The film is beyond words really. It was funny, it was sad, it gave me chills sometimes. The movie is one of the rarest ever, one that has everything; romance, drama, comedy, great acting, brilliant camera work, and one of the wittiest, yet profound written scripts to come around in a long time. The story revolves around two teenage boys, best friends since childhood, who decide to take a road trip with an attractive, slightly older woman, who just found out her husband cheated on her. Bent on quasi-revenge and just wanting to live life to the fullest as a new, free woman, she decides to awake the boy’s sexual desires in ways they never imagined possible. It’s a funny, witty film, yet it’s filled with a lot of drama, sadness and ultimately, tragedy.

There is one particular scene that is absolutely mesmerizing; I will probably never forget it as long as I live. It is a scene near the end when the characters spill their guts out about their various trysts, while drunk out of their minds at a beach side café. The scene lasts about 10 minutes and is completely uncut. The actors do a superb job of revealing their deepest, darkest, and funniest secrets about the girlfriends in their lives. The lead actress, who is permanently ingrained in my memory now, performs a seductive dance looking straight at the camera, as if, looking at the audience and seducing us the same way she seduced the boys in the film.

Y tu Mamá También
is a unique work of art. It came at a time when film was changing. The 90s ended with joy and sadness in the movie world. New filmmakers emerged (David Fincher, Sam Mendes, P.T. Anderson), while others passed on (Akira Kurosawa, Stanley Kubrick).

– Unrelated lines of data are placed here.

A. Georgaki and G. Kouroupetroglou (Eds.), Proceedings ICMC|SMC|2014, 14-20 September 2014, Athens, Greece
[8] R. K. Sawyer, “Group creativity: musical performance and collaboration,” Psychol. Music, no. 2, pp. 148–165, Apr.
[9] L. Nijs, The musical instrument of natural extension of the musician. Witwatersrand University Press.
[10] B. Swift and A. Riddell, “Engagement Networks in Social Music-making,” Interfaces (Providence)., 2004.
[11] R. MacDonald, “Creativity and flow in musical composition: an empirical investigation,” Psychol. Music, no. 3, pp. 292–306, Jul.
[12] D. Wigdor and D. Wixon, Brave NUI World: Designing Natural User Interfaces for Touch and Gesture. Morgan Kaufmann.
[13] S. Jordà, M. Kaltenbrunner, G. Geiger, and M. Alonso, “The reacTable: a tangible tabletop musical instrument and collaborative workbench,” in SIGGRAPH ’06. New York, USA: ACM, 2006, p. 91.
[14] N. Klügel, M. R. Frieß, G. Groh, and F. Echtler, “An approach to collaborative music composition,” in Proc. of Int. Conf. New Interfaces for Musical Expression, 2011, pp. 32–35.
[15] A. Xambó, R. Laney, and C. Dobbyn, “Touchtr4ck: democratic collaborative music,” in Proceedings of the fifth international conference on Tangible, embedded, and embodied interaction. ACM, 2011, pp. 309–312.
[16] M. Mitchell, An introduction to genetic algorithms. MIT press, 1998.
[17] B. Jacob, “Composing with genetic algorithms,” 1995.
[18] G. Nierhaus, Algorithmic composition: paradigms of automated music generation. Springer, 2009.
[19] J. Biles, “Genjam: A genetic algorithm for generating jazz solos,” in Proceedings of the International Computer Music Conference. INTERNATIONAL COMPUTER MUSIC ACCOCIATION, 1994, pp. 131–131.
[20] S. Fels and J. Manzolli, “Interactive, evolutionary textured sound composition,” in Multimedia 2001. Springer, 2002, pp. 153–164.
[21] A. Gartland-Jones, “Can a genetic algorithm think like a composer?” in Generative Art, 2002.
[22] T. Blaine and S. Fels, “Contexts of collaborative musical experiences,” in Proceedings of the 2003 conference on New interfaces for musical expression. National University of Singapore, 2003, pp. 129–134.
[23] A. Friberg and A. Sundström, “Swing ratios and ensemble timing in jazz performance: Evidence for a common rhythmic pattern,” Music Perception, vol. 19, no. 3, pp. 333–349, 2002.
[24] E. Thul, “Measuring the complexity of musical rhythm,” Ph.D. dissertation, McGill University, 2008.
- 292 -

But once the 00s began, Hollywood went from being dominated by popular indie hits from Quentin Tarantino and Kevin Smith, to dominating the indie world with endless movie reboots from the past and franchises derived from kids books, amusement park rides, and animated stories.

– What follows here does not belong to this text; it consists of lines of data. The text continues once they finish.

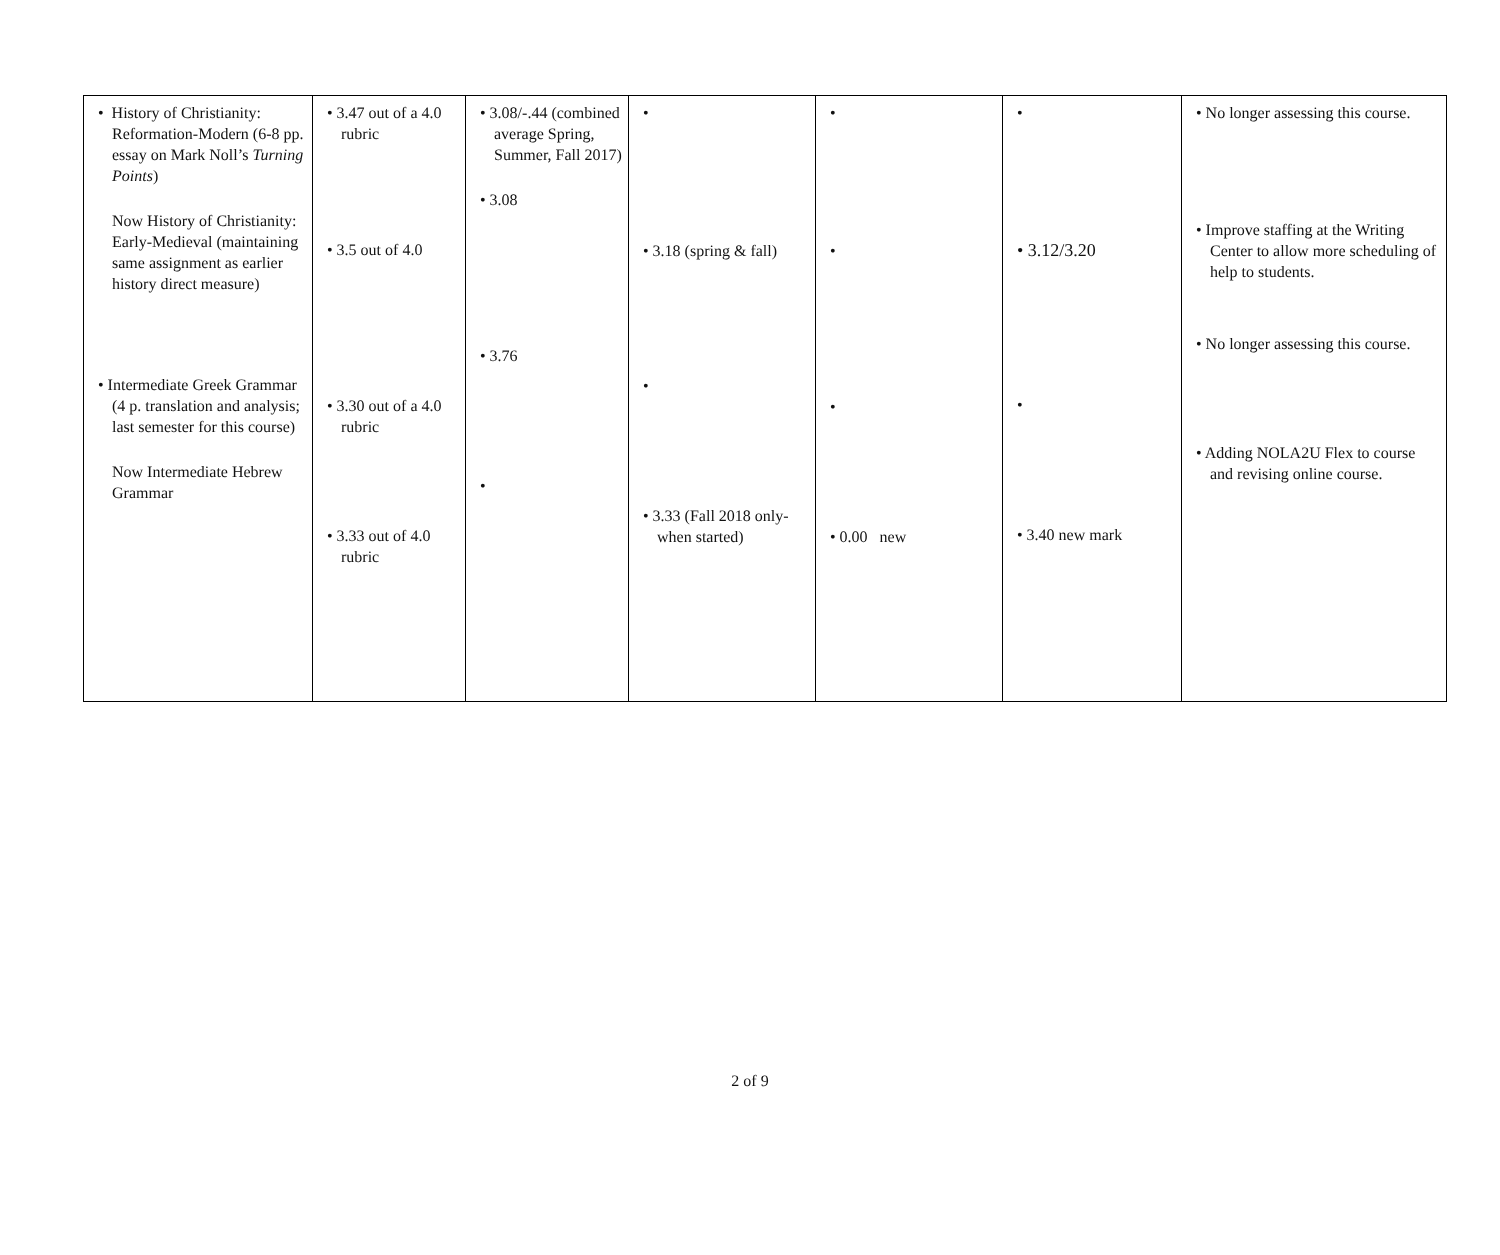| • History of Christianity: Reformation-Modern (6-8 pp. essay on Mark Noll’s Turning Points ) Now History of Christianity: Early-Medieval (maintaining same assignment as earlier history direct measure) • Intermediate Greek Grammar (4 p. translation and analysis; last semester for this course) Now Intermediate Hebrew Grammar | • 3.47 out of a 4.0 rubric • 3.5 out of 4.0 • 3.30 out of a 4.0 rubric • 3.33 out of 4.0 rubric | • 3.08/-.44 (combined average Spring, Summer, Fall 2017) • 3.08 • 3.76 • | • • 3.18 (spring & fall) • • 3.33 (Fall 2018 only-when started) | • • • • 0.00 new | • • 3.12/3.20 • • 3.40 new mark | • No longer assessing this course. • Improve staffing at the Writing Center to allow more scheduling of help to students. • No longer assessing this course. • Adding NOLA2U Flex to course and revising online course. |
2 of 9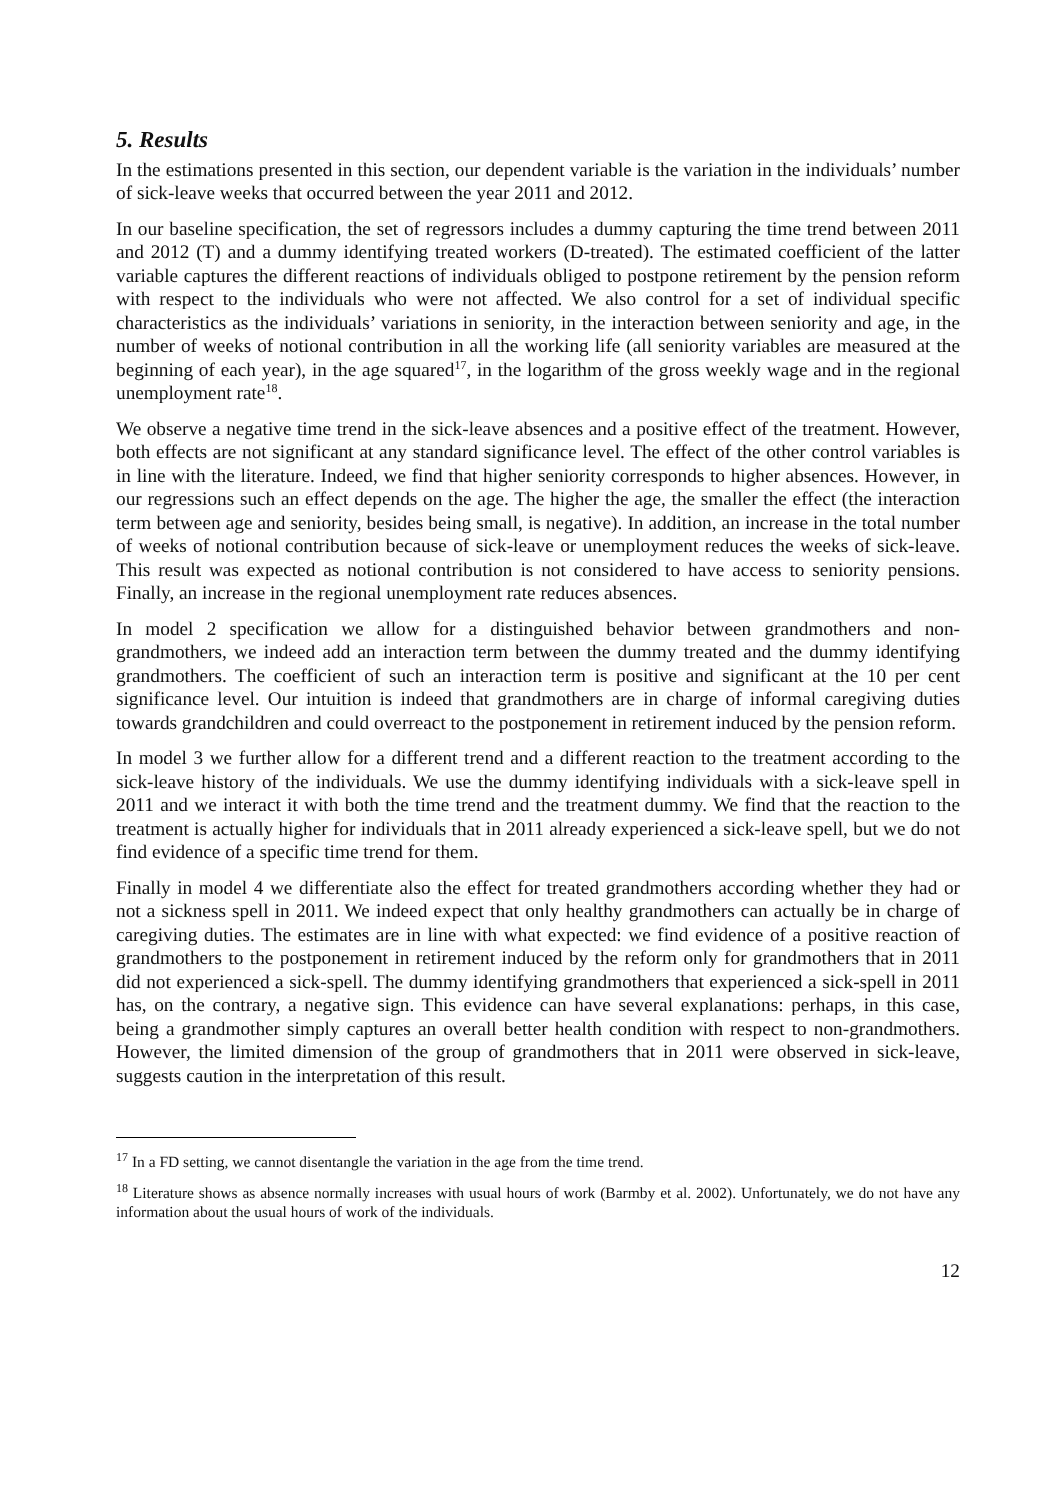5. Results
In the estimations presented in this section, our dependent variable is the variation in the individuals’ number of sick-leave weeks that occurred between the year 2011 and 2012.
In our baseline specification, the set of regressors includes a dummy capturing the time trend between 2011 and 2012 (T) and a dummy identifying treated workers (D-treated). The estimated coefficient of the latter variable captures the different reactions of individuals obliged to postpone retirement by the pension reform with respect to the individuals who were not affected. We also control for a set of individual specific characteristics as the individuals’ variations in seniority, in the interaction between seniority and age, in the number of weeks of notional contribution in all the working life (all seniority variables are measured at the beginning of each year), in the age squared<sup>17</sup>, in the logarithm of the gross weekly wage and in the regional unemployment rate<sup>18</sup>.
We observe a negative time trend in the sick-leave absences and a positive effect of the treatment. However, both effects are not significant at any standard significance level. The effect of the other control variables is in line with the literature. Indeed, we find that higher seniority corresponds to higher absences. However, in our regressions such an effect depends on the age. The higher the age, the smaller the effect (the interaction term between age and seniority, besides being small, is negative). In addition, an increase in the total number of weeks of notional contribution because of sick-leave or unemployment reduces the weeks of sick-leave. This result was expected as notional contribution is not considered to have access to seniority pensions. Finally, an increase in the regional unemployment rate reduces absences.
In model 2 specification we allow for a distinguished behavior between grandmothers and non-grandmothers, we indeed add an interaction term between the dummy treated and the dummy identifying grandmothers. The coefficient of such an interaction term is positive and significant at the 10 per cent significance level. Our intuition is indeed that grandmothers are in charge of informal caregiving duties towards grandchildren and could overreact to the postponement in retirement induced by the pension reform.
In model 3 we further allow for a different trend and a different reaction to the treatment according to the sick-leave history of the individuals. We use the dummy identifying individuals with a sick-leave spell in 2011 and we interact it with both the time trend and the treatment dummy. We find that the reaction to the treatment is actually higher for individuals that in 2011 already experienced a sick-leave spell, but we do not find evidence of a specific time trend for them.
Finally in model 4 we differentiate also the effect for treated grandmothers according whether they had or not a sickness spell in 2011. We indeed expect that only healthy grandmothers can actually be in charge of caregiving duties. The estimates are in line with what expected: we find evidence of a positive reaction of grandmothers to the postponement in retirement induced by the reform only for grandmothers that in 2011 did not experienced a sick-spell. The dummy identifying grandmothers that experienced a sick-spell in 2011 has, on the contrary, a negative sign. This evidence can have several explanations: perhaps, in this case, being a grandmother simply captures an overall better health condition with respect to non-grandmothers. However, the limited dimension of the group of grandmothers that in 2011 were observed in sick-leave, suggests caution in the interpretation of this result.
<sup>17</sup> In a FD setting, we cannot disentangle the variation in the age from the time trend.
<sup>18</sup> Literature shows as absence normally increases with usual hours of work (Barmby et al. 2002). Unfortunately, we do not have any information about the usual hours of work of the individuals.
12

But the director broke through barriers by creating a film that can be appreciated by a wide audience. Cuarón created a film that is universal. It features wonderful directing, a stylish script, and a refreshing story that was never lost in translation, as some foreign films are sometimes. Cuarón followed up his small, yet brilliant $5 million movie made in his native country, with an installment of Harry Potter, a $130 million big Hollywood production, and the futuristic thriller Children of Men, which netted Cuarón two Academy award nominations.

Y tu Mamá También is a timeless movie, and one that will live on forever. As people discuss The 400 Blows and The Graduate and Annie Hall, and other generation defining classics like them today, there remains hope that they will talk about Y tu Mamá También in the same fashion 10, and 20 and a 100 years from now.